Anderson concluded her two years at the abortion clinic were “absolutely miserable… It was a money-grubbing, evil, very sad, sad place to work. I was always getting in trouble for talking too long to the girls, asking if they were sure they wanted to do this… You have to have so many [abortions] a month to stay open. In our meetings they’d tell us, ‘If abortions are down, you could get sent home early and not get as many hours.'”
Anderson asserted that Planned Parenthood’s greed included unnecessary ultrasounds. She said, “They would allow girls to have ultrasounds that were obviously way too far along [for a legal abortion.]” She told of how her employers would say, “If they want to be seen, you just put them through, no problem.”

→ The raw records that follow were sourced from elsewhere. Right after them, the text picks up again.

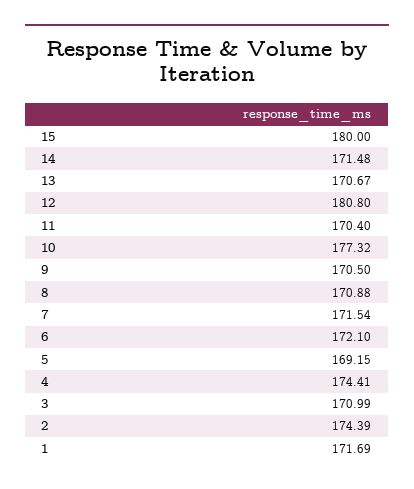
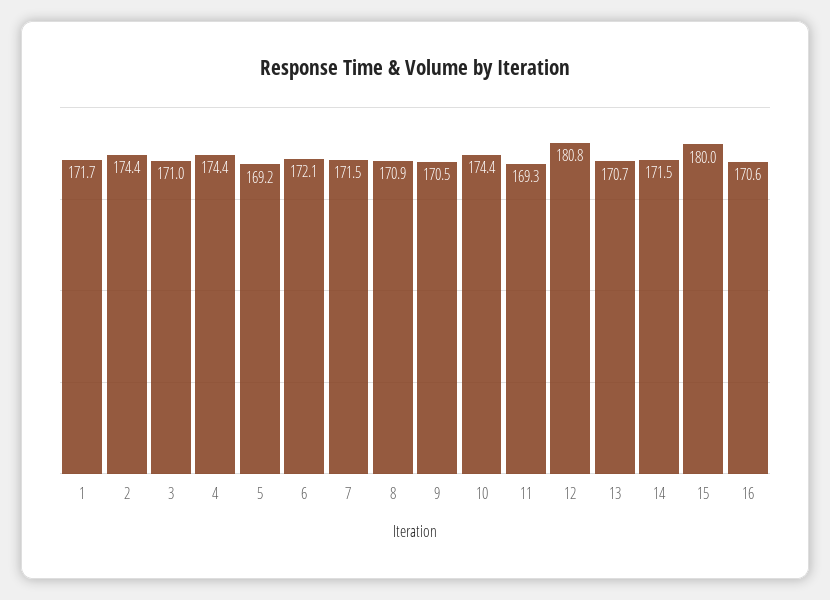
11: 170.4 -> 169.3
10: 177.32 -> 174.4
16: none -> 170.6

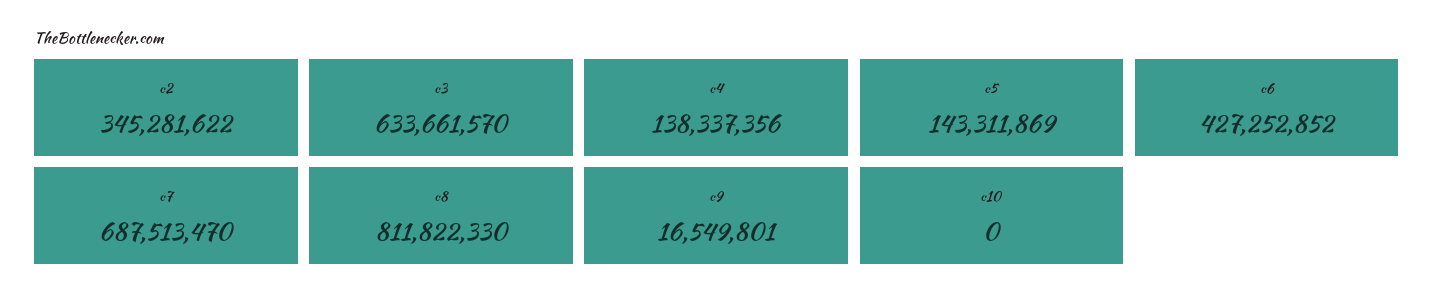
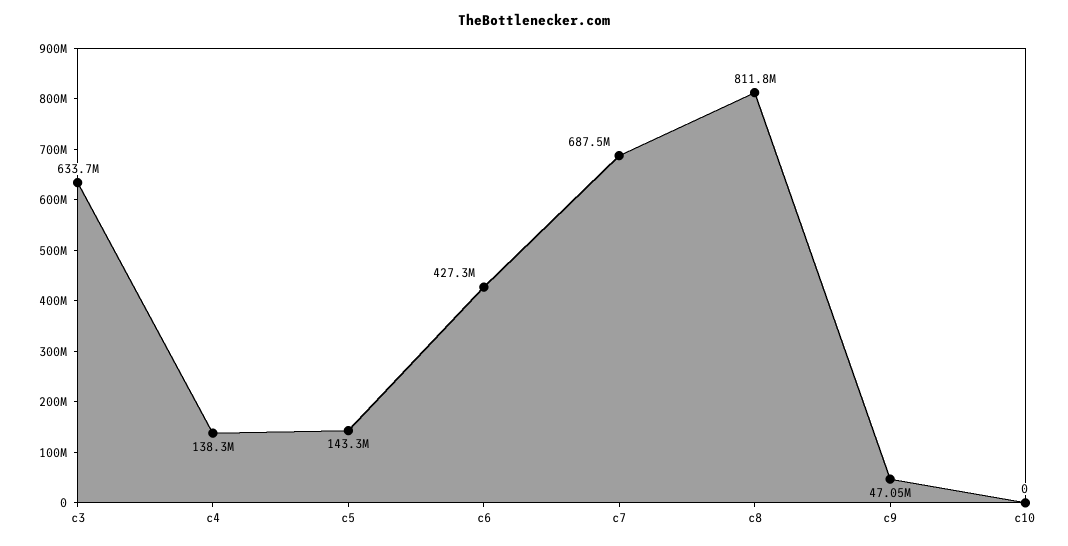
c2: 345281622 -> none
c9: 16549801 -> 47050000

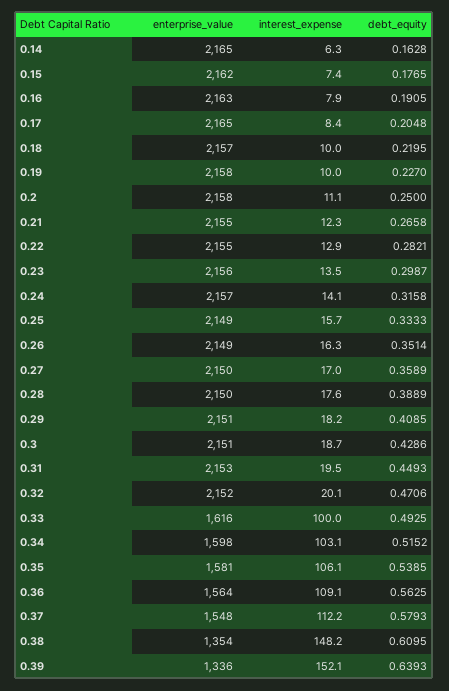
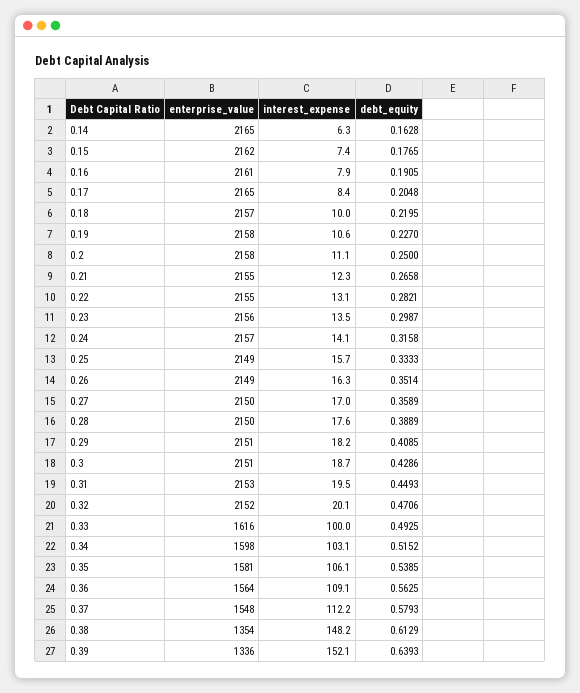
enterprise_value, 0.16: 2163 -> 2161
interest_expense, 0.19: 10 -> 10.6
interest_expense, 0.22: 12.9 -> 13.1
debt_equity, 0.38: 0.6095 -> 0.6129

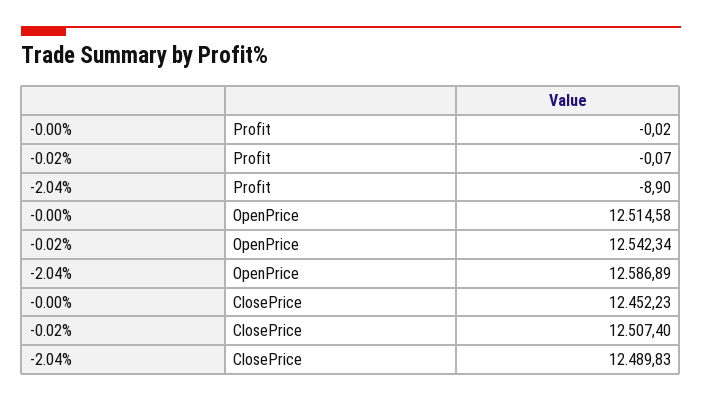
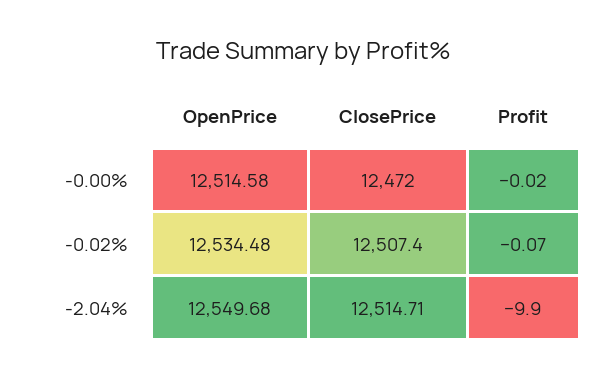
-2.04%, Profit: -8.9 -> -9.9
-0.02%, OpenPrice: 12542.34 -> 12534.48
-2.04%, OpenPrice: 12586.89 -> 12549.68
-0.00%, ClosePrice: 12452.23 -> 12472
-2.04%, ClosePrice: 12489.83 -> 12514.71

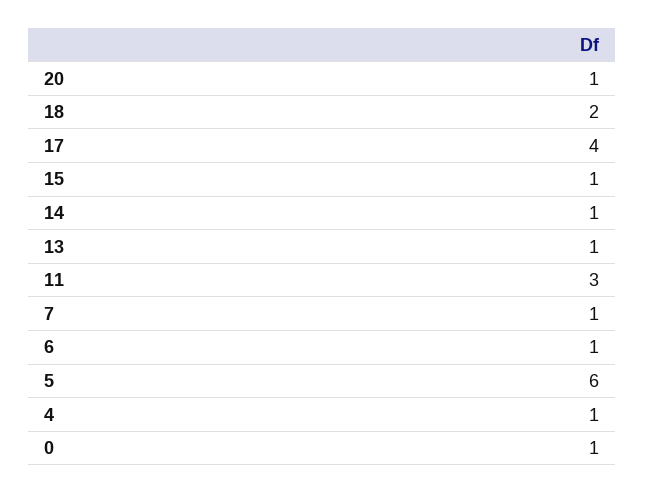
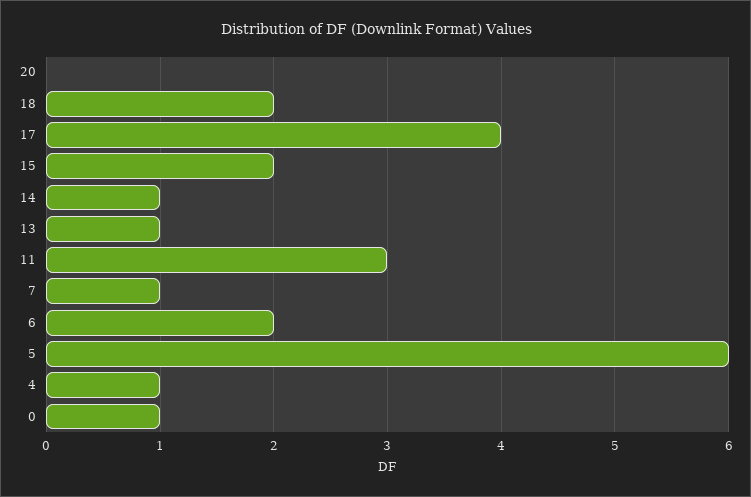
20: 1 -> 0
15: 1 -> 2
6: 1 -> 2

Anderson finally left Planned Parenthood with help from Abby Johnson, a former Planned Parenthood director who now runs And Then There Were None, a charity that devotes its time to helping abortion clinic workers flee the abortion industry. Anderson read Johnson’s book Unplanned, then contacted Johnson and asked her how to get out. Johnson connected Anderson with Eileen Hartman, a local pro-life leader who helped Anderson with her resumé and helped her obtain job interviews with local hospitals and doctors.
Anderson said, “[Hartman] offered prayers all the time. I got e-mails constantly that they were praying for me every day. That alone was comforting. I never for one second felt judged or put down by anybody. I felt so much criticism from inside [Planned Parenthood] versus the love I felt on the outside.”
After Anderson was fired by Planned Parenthood in July 2012, she was hired by Community North Hospital as a nurse. She had thought of quitting nursing, but now she says, “I was mad because I wanted to quit. I love my job now. I work with wonderful, Christian people. I just love it.”
The guilt and sadness over the abortions she aided propelled Anderson into praying daily for those babies. She said, “They wanted us to pick out a name every day for one of the babies whose abortions we were a part of, and pray for that child. I still do that. I can’t remember the number [of abortions] I came up with, but I figure it will take me several years before I get through the list.”
Anderson says she is planning on returning to Planned Parenthood, but now she intends to stand on the sidewalk and counsel women to choose life while praying for women who undergo the procedure.